Input:
++++++

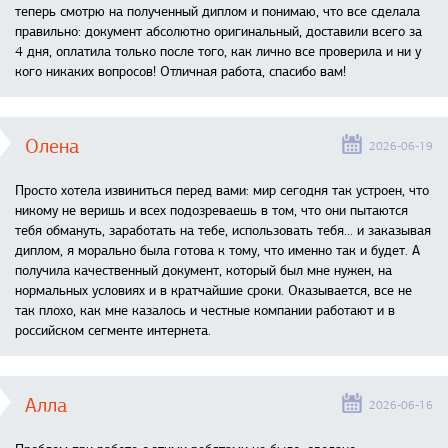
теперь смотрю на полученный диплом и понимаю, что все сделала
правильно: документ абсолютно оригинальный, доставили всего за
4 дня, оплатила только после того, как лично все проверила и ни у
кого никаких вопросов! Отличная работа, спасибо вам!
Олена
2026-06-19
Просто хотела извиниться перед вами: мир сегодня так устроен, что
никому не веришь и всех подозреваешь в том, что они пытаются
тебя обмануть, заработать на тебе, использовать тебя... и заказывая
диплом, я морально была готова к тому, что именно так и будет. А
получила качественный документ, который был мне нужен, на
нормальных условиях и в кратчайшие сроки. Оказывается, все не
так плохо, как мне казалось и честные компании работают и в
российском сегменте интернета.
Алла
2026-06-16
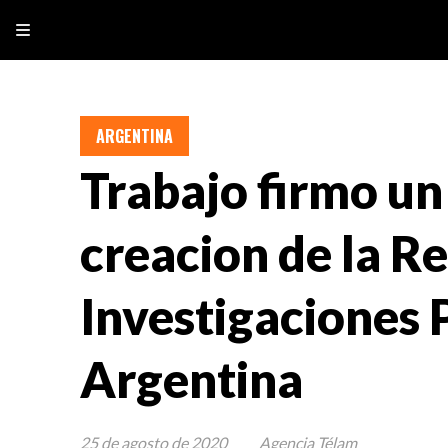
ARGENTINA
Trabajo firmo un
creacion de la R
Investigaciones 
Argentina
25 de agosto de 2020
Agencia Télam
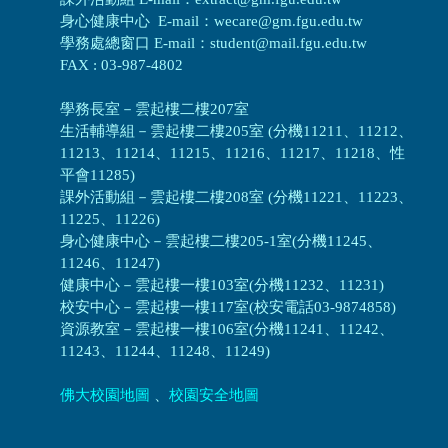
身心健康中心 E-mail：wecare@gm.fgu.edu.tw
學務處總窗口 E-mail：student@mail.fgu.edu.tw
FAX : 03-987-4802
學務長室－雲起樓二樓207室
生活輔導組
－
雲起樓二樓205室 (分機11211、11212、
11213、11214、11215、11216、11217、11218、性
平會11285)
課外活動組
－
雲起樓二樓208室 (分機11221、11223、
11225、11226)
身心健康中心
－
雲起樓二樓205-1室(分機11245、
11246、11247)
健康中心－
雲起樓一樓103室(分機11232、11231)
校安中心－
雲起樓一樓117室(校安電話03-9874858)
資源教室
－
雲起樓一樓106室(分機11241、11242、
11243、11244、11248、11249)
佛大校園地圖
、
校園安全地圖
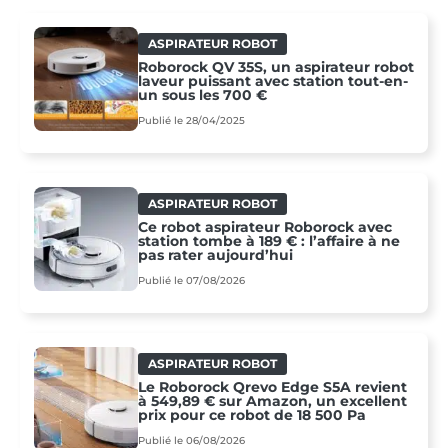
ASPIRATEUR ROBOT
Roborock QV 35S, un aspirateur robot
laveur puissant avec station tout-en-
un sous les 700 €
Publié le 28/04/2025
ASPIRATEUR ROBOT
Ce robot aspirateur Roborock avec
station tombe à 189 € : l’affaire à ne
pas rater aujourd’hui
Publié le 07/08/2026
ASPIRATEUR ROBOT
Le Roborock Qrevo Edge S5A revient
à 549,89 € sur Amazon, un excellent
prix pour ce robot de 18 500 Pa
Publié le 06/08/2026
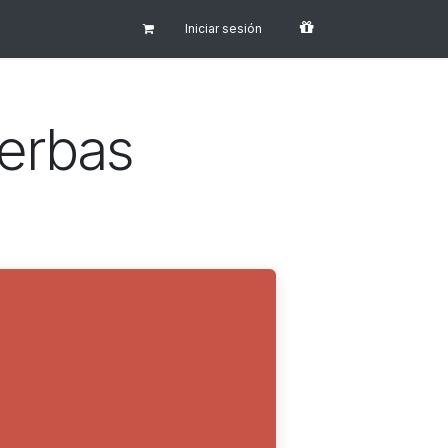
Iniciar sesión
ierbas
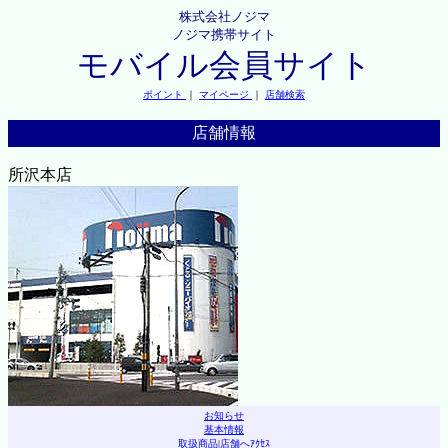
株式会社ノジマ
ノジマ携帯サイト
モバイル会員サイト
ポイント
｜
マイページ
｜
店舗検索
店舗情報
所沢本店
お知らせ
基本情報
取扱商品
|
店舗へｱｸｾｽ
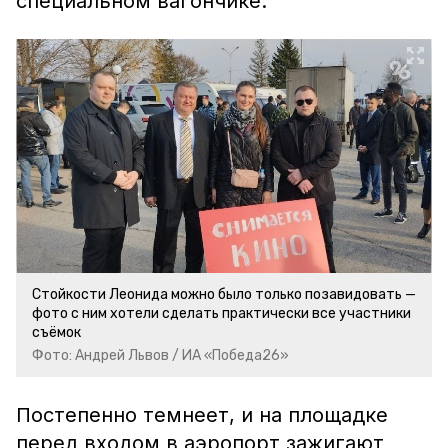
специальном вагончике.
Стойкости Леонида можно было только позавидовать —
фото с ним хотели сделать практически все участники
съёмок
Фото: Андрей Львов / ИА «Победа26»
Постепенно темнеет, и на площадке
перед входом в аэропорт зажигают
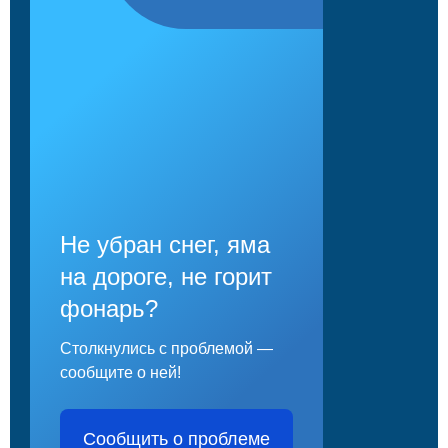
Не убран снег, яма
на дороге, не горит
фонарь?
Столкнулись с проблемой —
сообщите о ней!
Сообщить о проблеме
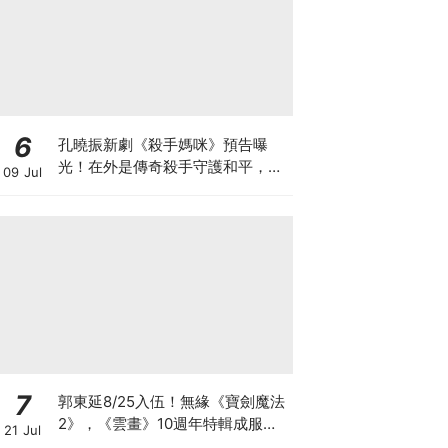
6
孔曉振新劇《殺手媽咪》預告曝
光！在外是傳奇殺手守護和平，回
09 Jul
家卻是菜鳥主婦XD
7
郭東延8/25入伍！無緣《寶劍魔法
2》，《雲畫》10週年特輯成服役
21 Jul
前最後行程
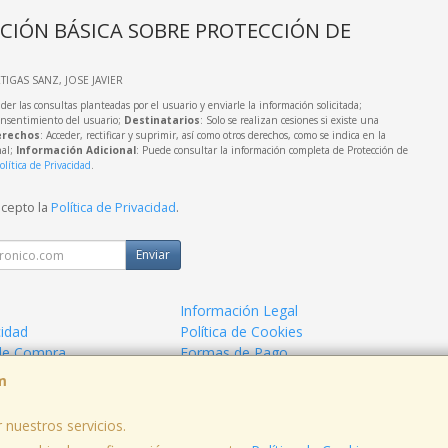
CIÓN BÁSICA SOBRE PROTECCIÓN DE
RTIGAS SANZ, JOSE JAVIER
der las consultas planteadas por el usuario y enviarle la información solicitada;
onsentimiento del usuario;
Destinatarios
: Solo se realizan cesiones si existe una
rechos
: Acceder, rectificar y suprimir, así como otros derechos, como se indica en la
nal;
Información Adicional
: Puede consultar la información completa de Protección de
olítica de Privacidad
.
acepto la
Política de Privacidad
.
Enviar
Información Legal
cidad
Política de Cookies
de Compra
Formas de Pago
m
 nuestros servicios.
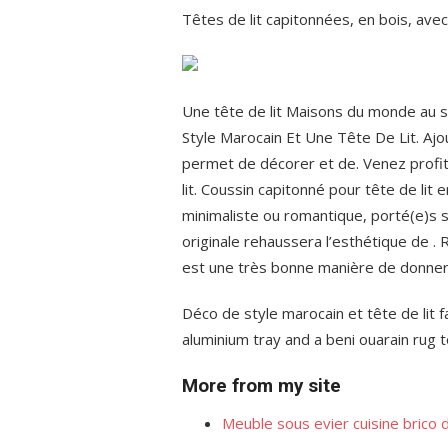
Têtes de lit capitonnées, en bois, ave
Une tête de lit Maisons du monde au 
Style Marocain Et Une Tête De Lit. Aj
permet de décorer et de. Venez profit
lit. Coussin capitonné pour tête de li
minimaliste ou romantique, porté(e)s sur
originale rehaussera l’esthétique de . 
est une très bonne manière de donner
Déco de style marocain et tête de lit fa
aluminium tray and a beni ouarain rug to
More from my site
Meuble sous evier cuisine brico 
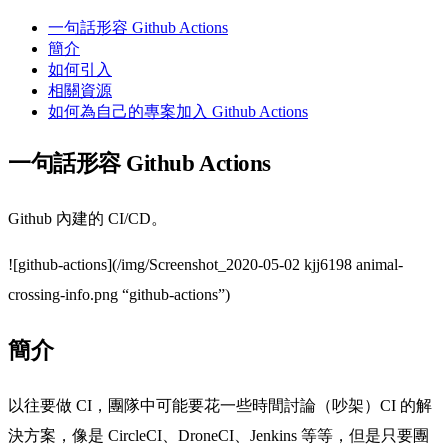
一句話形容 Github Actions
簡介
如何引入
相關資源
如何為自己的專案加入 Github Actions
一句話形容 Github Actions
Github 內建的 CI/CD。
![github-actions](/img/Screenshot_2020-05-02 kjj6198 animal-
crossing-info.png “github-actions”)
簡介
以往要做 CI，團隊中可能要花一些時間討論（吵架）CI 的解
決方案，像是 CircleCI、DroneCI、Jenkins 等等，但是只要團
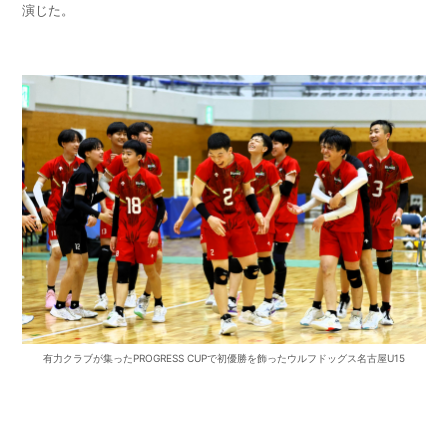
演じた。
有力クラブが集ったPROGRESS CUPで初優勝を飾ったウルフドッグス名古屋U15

++++++

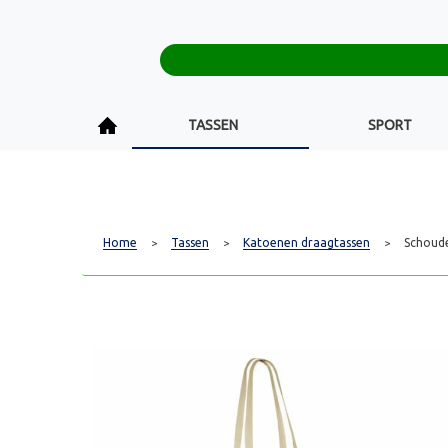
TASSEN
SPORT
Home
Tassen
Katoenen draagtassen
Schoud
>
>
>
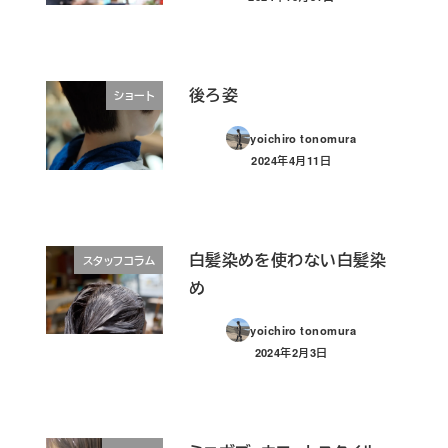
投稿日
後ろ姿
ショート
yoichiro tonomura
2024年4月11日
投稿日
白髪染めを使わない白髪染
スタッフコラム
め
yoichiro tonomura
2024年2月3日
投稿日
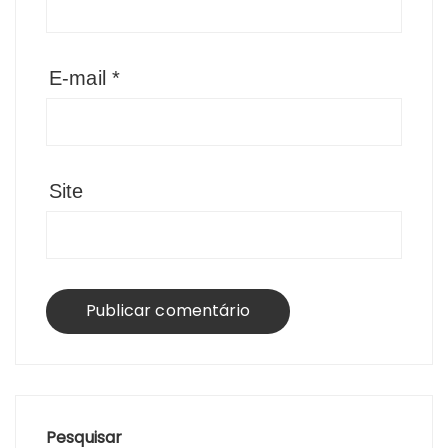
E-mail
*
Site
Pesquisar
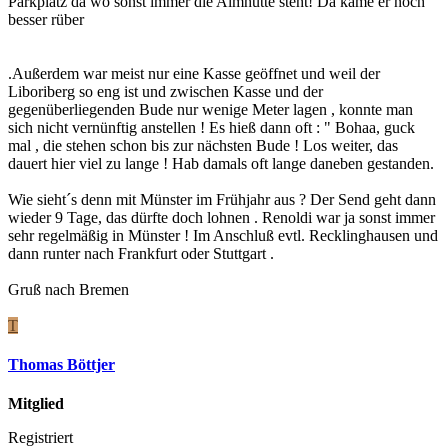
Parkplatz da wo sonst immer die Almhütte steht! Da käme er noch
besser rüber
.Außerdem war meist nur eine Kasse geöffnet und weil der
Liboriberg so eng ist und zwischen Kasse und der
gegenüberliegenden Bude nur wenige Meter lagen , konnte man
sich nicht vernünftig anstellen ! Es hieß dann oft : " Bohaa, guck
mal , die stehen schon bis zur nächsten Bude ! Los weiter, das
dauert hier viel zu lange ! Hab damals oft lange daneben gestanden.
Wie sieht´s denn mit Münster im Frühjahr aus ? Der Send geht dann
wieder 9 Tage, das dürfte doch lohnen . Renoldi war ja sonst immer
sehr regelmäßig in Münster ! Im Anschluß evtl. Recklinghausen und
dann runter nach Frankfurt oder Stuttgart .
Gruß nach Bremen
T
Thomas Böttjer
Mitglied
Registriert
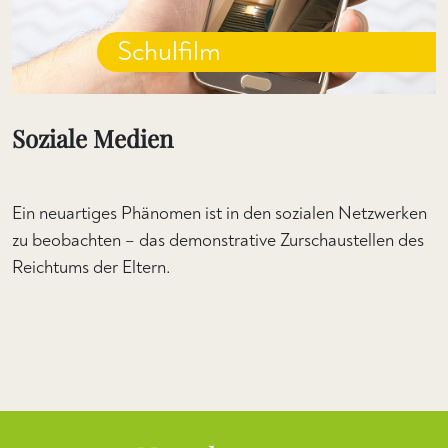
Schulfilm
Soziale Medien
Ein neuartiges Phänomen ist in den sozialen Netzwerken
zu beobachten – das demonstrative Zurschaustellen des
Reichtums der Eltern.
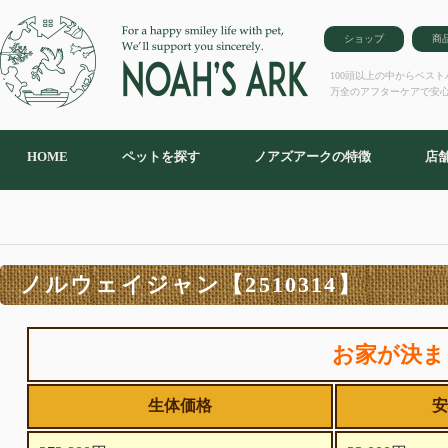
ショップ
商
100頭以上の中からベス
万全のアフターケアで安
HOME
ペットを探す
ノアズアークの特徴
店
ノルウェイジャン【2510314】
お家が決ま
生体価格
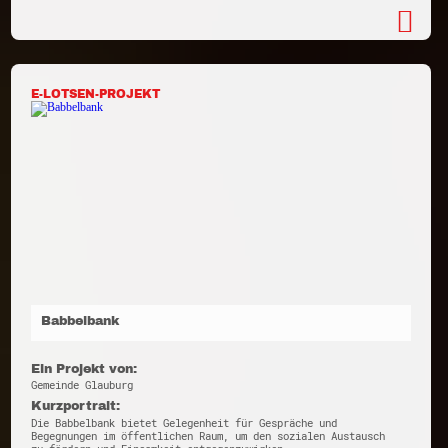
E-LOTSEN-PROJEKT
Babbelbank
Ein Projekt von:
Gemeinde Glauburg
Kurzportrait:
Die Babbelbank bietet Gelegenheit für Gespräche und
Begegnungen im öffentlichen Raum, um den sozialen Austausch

++++++

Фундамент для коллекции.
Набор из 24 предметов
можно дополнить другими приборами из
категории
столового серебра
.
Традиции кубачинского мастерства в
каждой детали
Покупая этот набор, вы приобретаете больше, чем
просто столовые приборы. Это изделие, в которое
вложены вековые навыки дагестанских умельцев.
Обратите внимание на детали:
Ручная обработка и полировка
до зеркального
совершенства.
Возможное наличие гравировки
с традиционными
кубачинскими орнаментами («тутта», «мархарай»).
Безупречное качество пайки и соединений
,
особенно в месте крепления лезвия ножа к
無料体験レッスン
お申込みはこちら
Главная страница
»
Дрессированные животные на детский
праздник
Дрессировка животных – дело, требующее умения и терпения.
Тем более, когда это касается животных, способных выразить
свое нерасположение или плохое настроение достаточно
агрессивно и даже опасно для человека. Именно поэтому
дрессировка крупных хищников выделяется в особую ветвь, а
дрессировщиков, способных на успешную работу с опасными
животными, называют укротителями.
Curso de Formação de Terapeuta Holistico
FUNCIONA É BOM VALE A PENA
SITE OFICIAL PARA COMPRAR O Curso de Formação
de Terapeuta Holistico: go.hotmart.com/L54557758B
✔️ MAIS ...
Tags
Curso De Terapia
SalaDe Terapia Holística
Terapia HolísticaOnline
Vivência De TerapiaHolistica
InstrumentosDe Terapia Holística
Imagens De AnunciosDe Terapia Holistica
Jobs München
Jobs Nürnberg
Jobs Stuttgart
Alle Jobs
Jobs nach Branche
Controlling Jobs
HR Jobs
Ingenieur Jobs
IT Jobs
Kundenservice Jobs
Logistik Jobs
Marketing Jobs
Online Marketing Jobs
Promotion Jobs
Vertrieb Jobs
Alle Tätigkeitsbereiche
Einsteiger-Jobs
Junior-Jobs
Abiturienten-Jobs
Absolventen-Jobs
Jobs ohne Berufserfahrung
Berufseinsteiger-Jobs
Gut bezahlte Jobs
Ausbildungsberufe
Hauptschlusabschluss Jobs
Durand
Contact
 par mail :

++++++

Required work:
Reproduce the records from the line with "теперь смотрю на" to the line with "получила качественный документ, который", swapping "диплом" for "аттестат" and leaving everything else unchanged. Output only those lines.

Task answer:
теперь смотрю на полученный аттестат и понимаю, что все сделала
правильно: документ абсолютно оригинальный, доставили всего за
4 дня, оплатила только после того, как лично все проверила и ни у
кого никаких вопросов! Отличная работа, спасибо вам!
Олена
2026-06-19
Просто хотела извиниться перед вами: мир сегодня так устроен, что
никому не веришь и всех подозреваешь в том, что они пытаются
тебя обмануть, заработать на тебе, использовать тебя... и заказывая
аттестат, я морально была готова к тому, что именно так и будет. А
получила качественный документ, который был мне нужен, на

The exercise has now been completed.